Professor Maurice Howard in one of the British Galleries rooms that he curated at the Victoria and Albert Museum
A 20-year creative collaboration between the Victoria and Albert Museum and art historians at the University of Sussex has been celebrated at a reception at the Museum in London.
The Exchange enables curators and academics to exchange skills and knowledge. A V&A curator comes to Sussex each year for part of the week to teach while a member of the Art History faculty goes to the Museum to curate an exhibition or permanent gallery display, write for museum publications, or use their expertise to devise a new online resource.

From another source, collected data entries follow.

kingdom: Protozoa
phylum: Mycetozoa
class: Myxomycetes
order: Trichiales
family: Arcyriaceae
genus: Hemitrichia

The exchange programme means that students can take courses based on collections and the curatorial expertise of one of the world's most important museums. In recent years, students have studied contemporary photography, Indian art and 1960s fashion with V&A curators, while more than a dozen Sussex graduates have gone on to work with the V&A, and others are now working at the National Portrait Gallery, London and Charleston.
During the reception on 12 June, guests heard from Christopher Breward, Head of Research for the V&A, and from Maurice Howard, Professor of Art History at Sussex.
Christopher Breward said: "The Exchange programme is really a very simple idea, allowing the intellectual exchange of ideas for the price of a train ticket.
"V&A curators travelling to Sussex have used their time there to explore Asian art, sculpture and fashion and culture. And there is no more testing an audience of new ideas than a group of Sussex final-year students.
"At the V&A, the British Galleries and Medieval and Renaissance and Modernist galleries have all benefited from Sussex expertise."
Maurice said: "My time with the V&A has really taken really took my work forward in new and exciting ways. The Exchange scheme has also attracted attention from around the world, with museums in Los Angeles and Australia among those who want to find out how we do it."
Guests at the reception were also invited to visit one of the V&A's current exhibitions, 'Baroque: Style in the Age of Magnificence'. The exhibition was curated by former University of Sussex art historian Professor Nigel Llewellyn, assisted by Art History research students Jane Eade and Elaine Tierney. Both students studied the V&A's Baroque exhibits for their AHRC-funded collaborative research doctorates.
University of Sussex art historians who have conducted original research based on the Museum's valuable collections include the following:
- Professor Maurice Howard has had close involvement with two major projects in recent years. He assisted on the preparation of the Gallery of European Ornament and co-authored a book on the subject. Later, he worked for four years as Senior Subject Specialist for the Tudor and Stuart sections of the £30 million British Galleries, which explore British design and applied arts from 1500 to 1900 and opened to great acclaim in 2001. This major project involved curatorship, writing text to support the museum's publications and educational provision, and organising a major conference on the Tudor and Stuart interior.
- Professor Liz James carried out research into the V&A's holdings of Byzantine material and curated an exhibition, 'Perceptions of Byzantium', within the Museum.
- Dr Meaghan Clarke, a 19th-century specialist, devised the online catalogue of the Victorian portrait photographer Frederick Hollyer in 2003-04; this was the second of a series of projects to bring the Museum's photographic archive to a wider public.
- Professor David Alan Mellor has curated several V&A photographic exhibitions, the last in 2002-03. David's long-established connections with the Museum date from as early as 1990, when he co-authored the book Recording Britain. Co-author and curator Gill Saunders, from the V&A, later came on the Sussex Exchange.
Recent Exchange Fellows at Sussex from the V&A include Gregory Irvine, Senior Curator in the Asian Department, and Zoe Whitley, Curator of Contemporary Programmes. Dr Flora Dennis came to join Art History at Sussex in 2007 following a spell at the V&A co-curating the exhibition 'The Renaissance at Home'. She is now back at the V&A on the Exchange, planning new ventures.